*Dataset*:
Segment Open
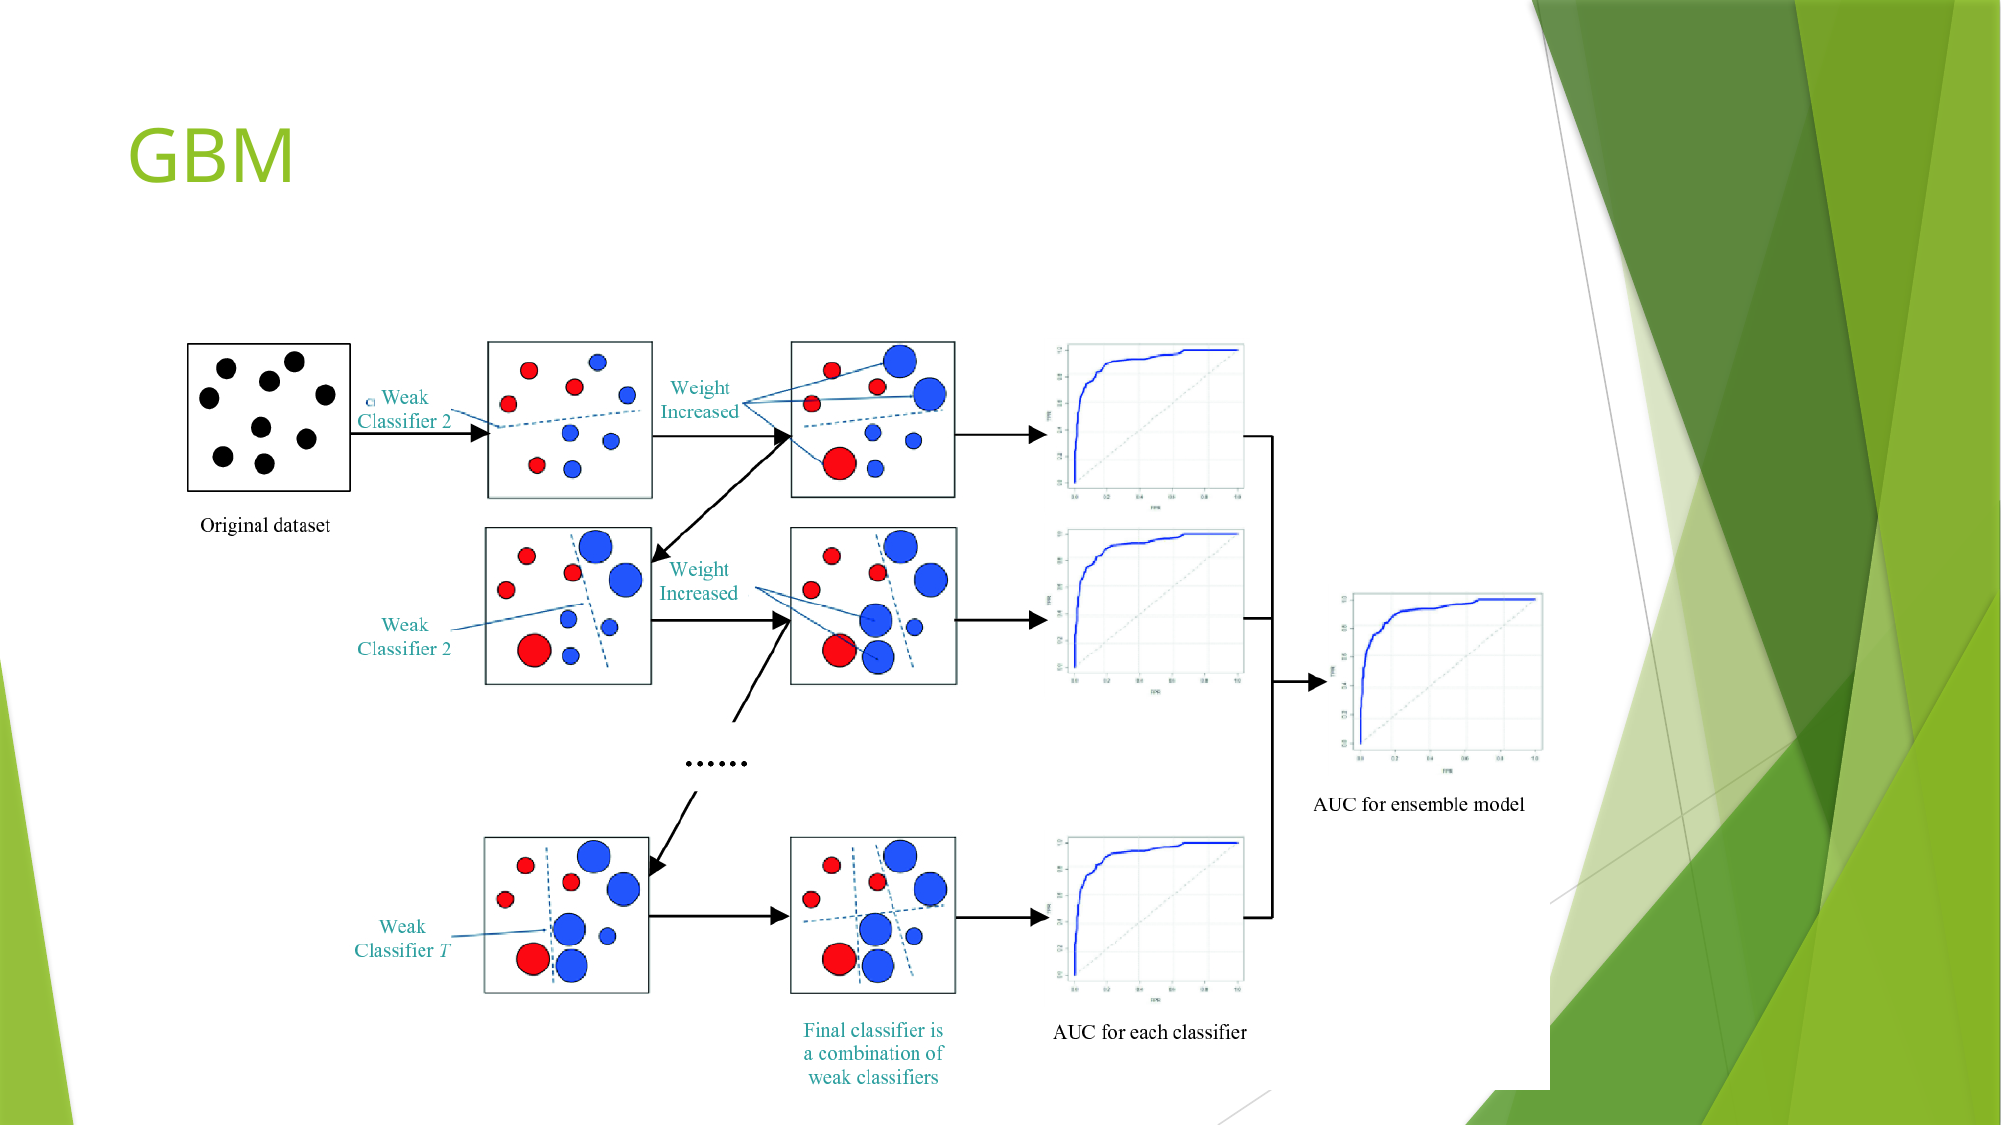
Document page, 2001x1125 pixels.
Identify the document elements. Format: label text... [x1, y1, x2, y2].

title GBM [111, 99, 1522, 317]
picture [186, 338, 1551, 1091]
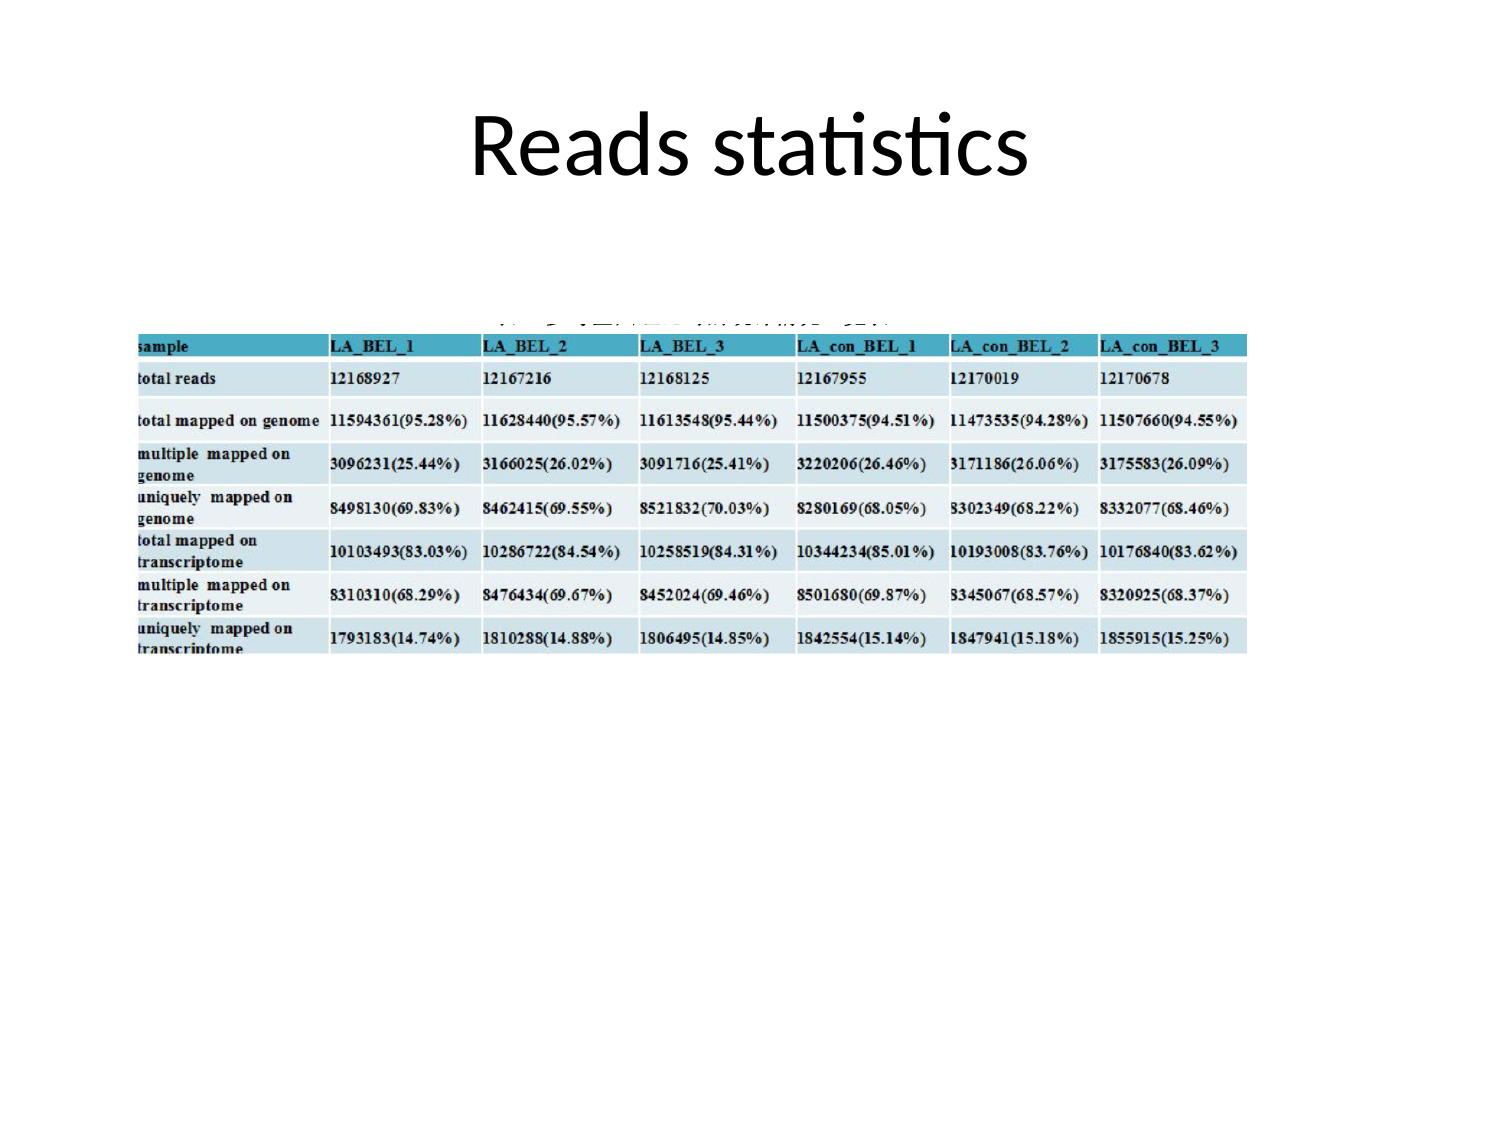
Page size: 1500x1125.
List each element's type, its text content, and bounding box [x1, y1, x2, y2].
Segment Closed
Segment Open
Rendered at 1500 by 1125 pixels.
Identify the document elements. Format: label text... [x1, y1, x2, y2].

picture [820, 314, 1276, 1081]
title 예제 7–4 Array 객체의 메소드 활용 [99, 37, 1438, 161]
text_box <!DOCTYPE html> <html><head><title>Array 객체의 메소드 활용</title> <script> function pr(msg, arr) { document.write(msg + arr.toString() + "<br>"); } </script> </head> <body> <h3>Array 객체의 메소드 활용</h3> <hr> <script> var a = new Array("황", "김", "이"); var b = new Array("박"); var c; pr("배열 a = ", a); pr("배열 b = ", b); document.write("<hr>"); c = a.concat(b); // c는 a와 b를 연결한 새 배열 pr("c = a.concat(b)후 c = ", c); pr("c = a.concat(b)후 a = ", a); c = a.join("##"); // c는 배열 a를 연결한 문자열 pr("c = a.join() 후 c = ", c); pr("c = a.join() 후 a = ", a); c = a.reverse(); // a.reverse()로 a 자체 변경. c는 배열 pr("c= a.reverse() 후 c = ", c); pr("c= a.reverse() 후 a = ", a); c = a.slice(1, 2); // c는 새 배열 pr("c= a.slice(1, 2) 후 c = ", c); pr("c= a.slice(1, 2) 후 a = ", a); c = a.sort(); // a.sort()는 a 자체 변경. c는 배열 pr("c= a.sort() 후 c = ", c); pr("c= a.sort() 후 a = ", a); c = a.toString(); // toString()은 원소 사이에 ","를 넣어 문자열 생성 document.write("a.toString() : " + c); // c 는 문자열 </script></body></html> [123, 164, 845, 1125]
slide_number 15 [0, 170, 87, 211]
Segment Closed
Segment Open
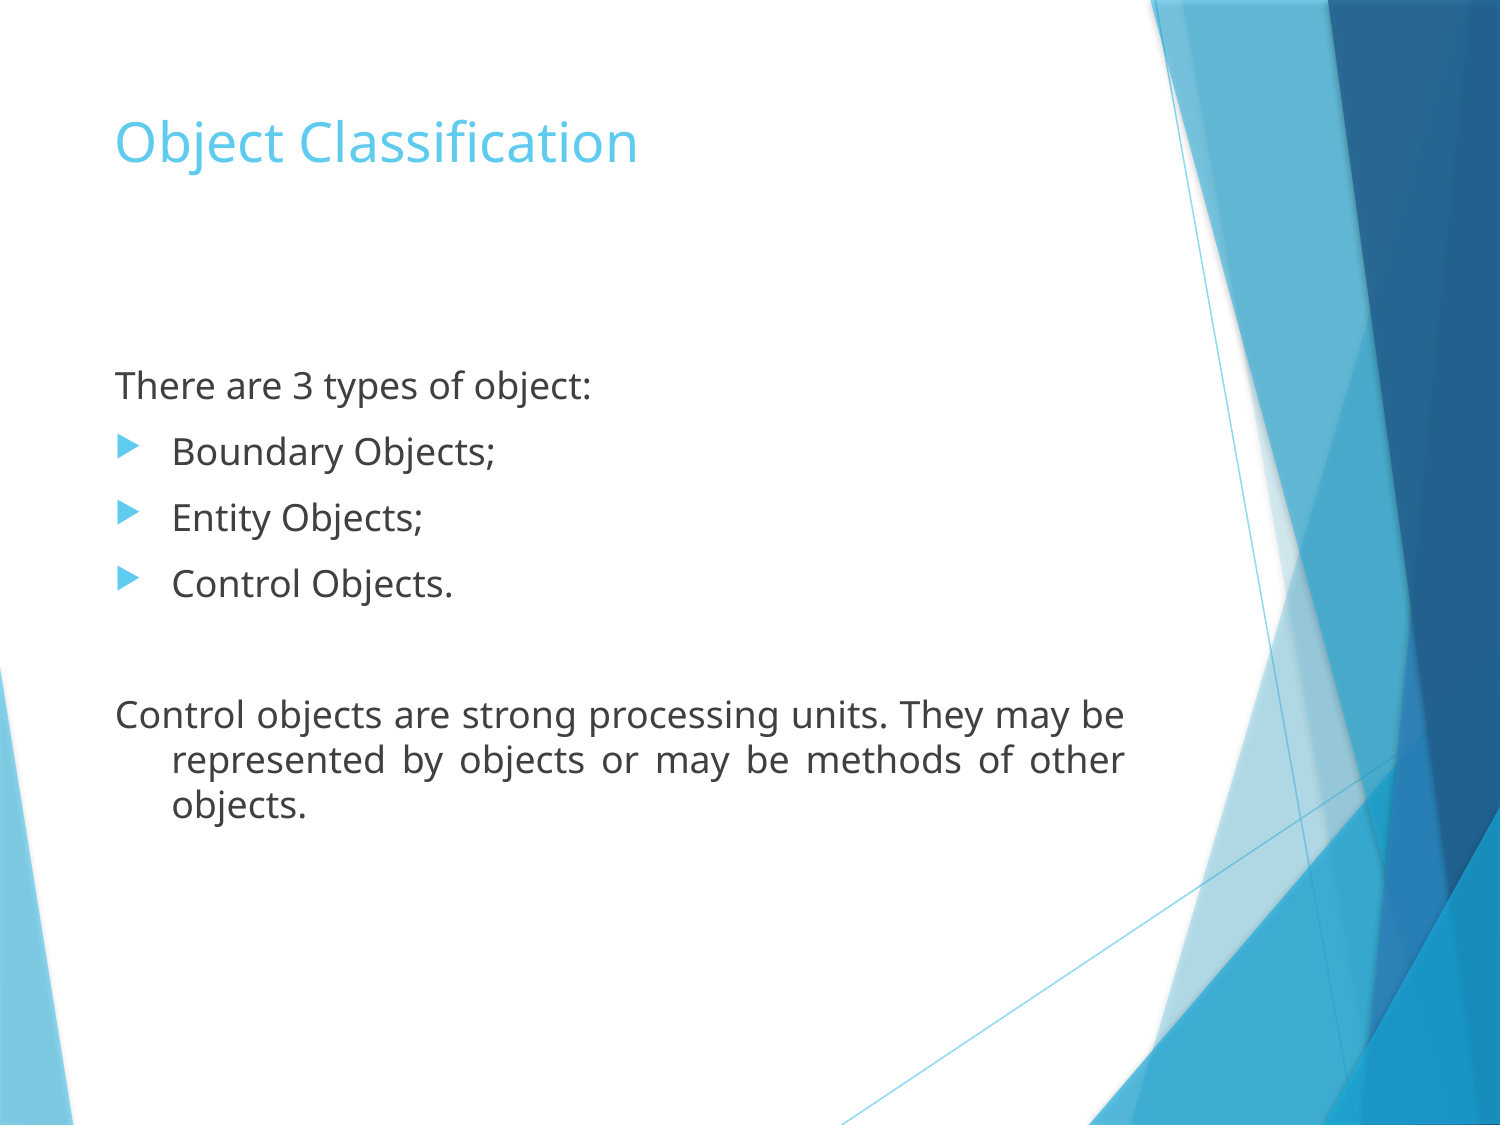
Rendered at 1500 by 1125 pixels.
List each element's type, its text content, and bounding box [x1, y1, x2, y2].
Segment Closed
*What is needed*: In the records above, find the line with "Document page, 2001x1125 pixels." and the line with "Page size: 1500x1125.", then restate word for word only those two lines and all lines between, omitting pictures.

*Reply to the task*:
Document page, 2001x1125 pixels.
Identify the document elements. Format: label text... [x1, y1, x2, y2].

title GBM [111, 99, 1522, 317]
picture [186, 338, 1551, 1091]
Page size: 1500x1125.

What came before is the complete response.